### EXERCISE AIM:
All pictures are to be dropped, and the remaining data set down exactly.

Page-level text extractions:
■ ■ ■ ■
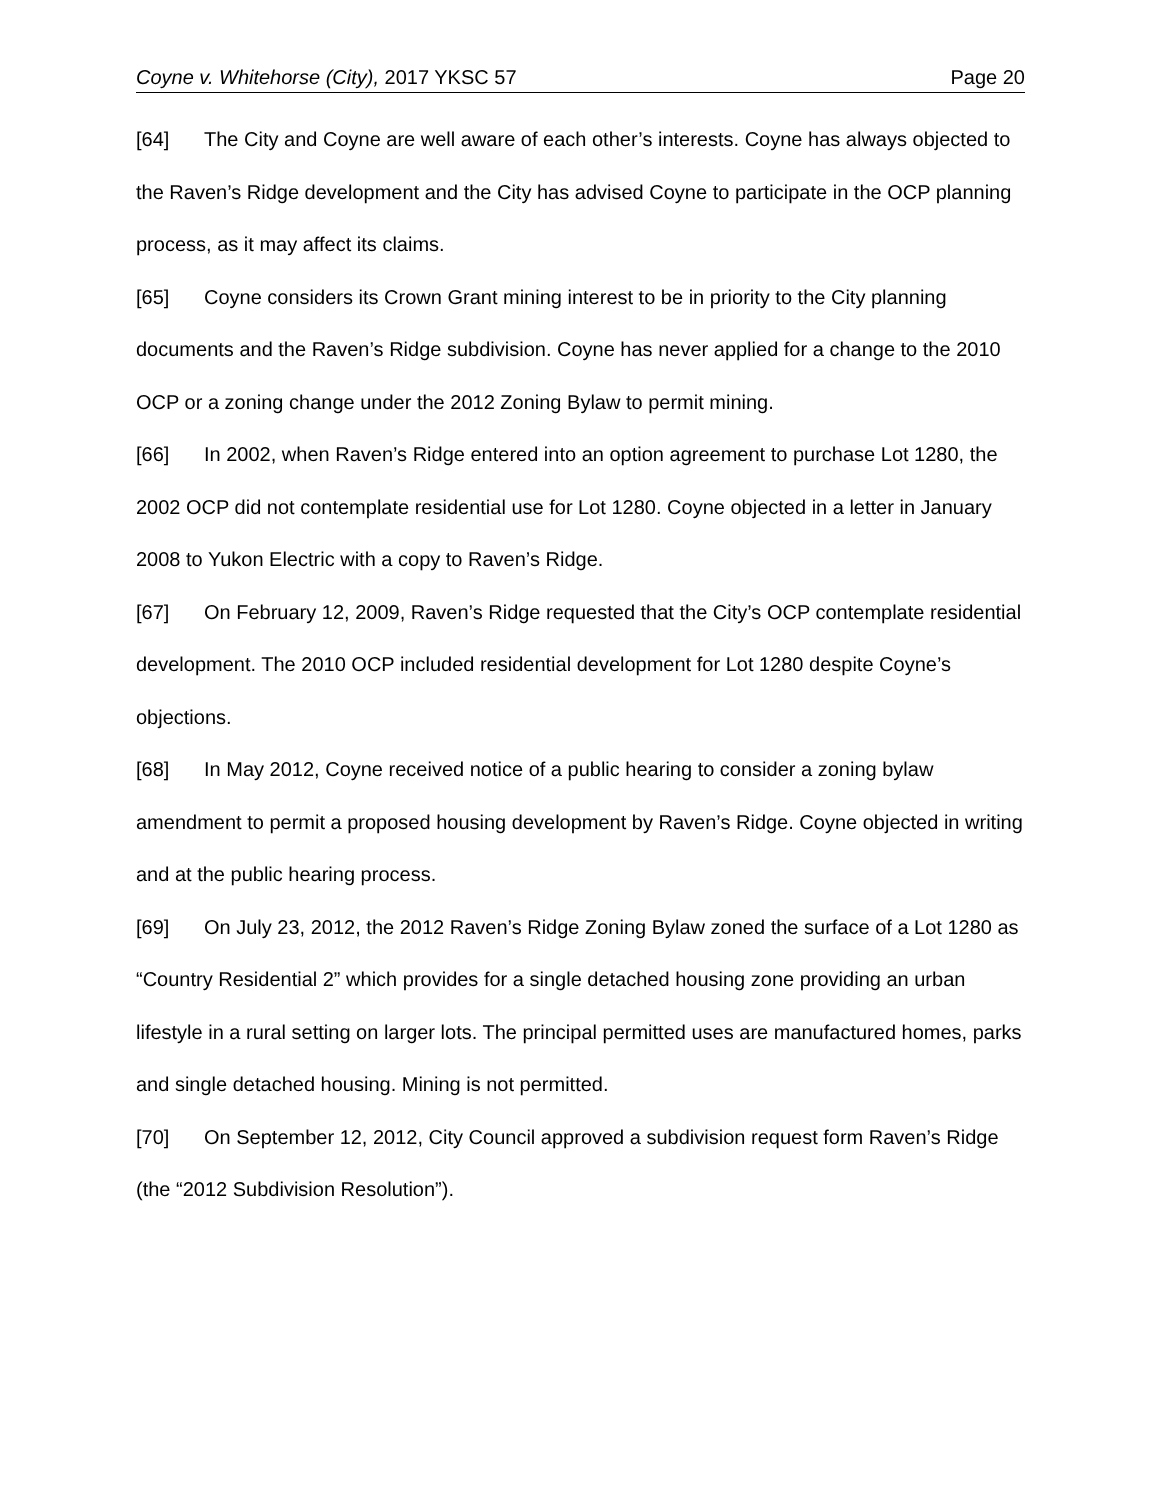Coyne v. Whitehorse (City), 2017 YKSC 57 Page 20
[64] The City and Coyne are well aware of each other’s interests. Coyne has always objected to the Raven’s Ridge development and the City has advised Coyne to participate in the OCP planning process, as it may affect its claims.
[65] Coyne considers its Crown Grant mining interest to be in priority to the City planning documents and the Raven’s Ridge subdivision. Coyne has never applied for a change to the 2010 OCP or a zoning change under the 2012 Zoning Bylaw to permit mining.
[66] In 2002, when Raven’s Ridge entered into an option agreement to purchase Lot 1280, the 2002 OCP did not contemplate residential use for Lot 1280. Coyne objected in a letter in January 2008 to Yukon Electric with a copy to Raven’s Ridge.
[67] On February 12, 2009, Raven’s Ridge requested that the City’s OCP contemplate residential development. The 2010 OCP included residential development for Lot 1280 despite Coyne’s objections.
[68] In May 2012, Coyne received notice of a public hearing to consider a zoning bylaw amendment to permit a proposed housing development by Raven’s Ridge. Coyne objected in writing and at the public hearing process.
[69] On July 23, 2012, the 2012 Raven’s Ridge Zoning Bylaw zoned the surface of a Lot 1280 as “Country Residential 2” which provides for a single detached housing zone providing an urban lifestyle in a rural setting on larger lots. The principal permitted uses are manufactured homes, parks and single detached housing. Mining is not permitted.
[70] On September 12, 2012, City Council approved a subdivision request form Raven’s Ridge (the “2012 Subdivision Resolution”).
■ ■ ■ ■
### RESPONSE:
Coyne v. Whitehorse (City), 2017 YKSC 57 Page 20
[64] The City and Coyne are well aware of each other’s interests. Coyne has always objected to the Raven’s Ridge development and the City has advised Coyne to participate in the OCP planning process, as it may affect its claims.
[65] Coyne considers its Crown Grant mining interest to be in priority to the City planning documents and the Raven’s Ridge subdivision. Coyne has never applied for a change to the 2010 OCP or a zoning change under the 2012 Zoning Bylaw to permit mining.
[66] In 2002, when Raven’s Ridge entered into an option agreement to purchase Lot 1280, the 2002 OCP did not contemplate residential use for Lot 1280. Coyne objected in a letter in January 2008 to Yukon Electric with a copy to Raven’s Ridge.
[67] On February 12, 2009, Raven’s Ridge requested that the City’s OCP contemplate residential development. The 2010 OCP included residential development for Lot 1280 despite Coyne’s objections.
[68] In May 2012, Coyne received notice of a public hearing to consider a zoning bylaw amendment to permit a proposed housing development by Raven’s Ridge. Coyne objected in writing and at the public hearing process.
[69] On July 23, 2012, the 2012 Raven’s Ridge Zoning Bylaw zoned the surface of a Lot 1280 as “Country Residential 2” which provides for a single detached housing zone providing an urban lifestyle in a rural setting on larger lots. The principal permitted uses are manufactured homes, parks and single detached housing. Mining is not permitted.
[70] On September 12, 2012, City Council approved a subdivision request form Raven’s Ridge (the “2012 Subdivision Resolution”).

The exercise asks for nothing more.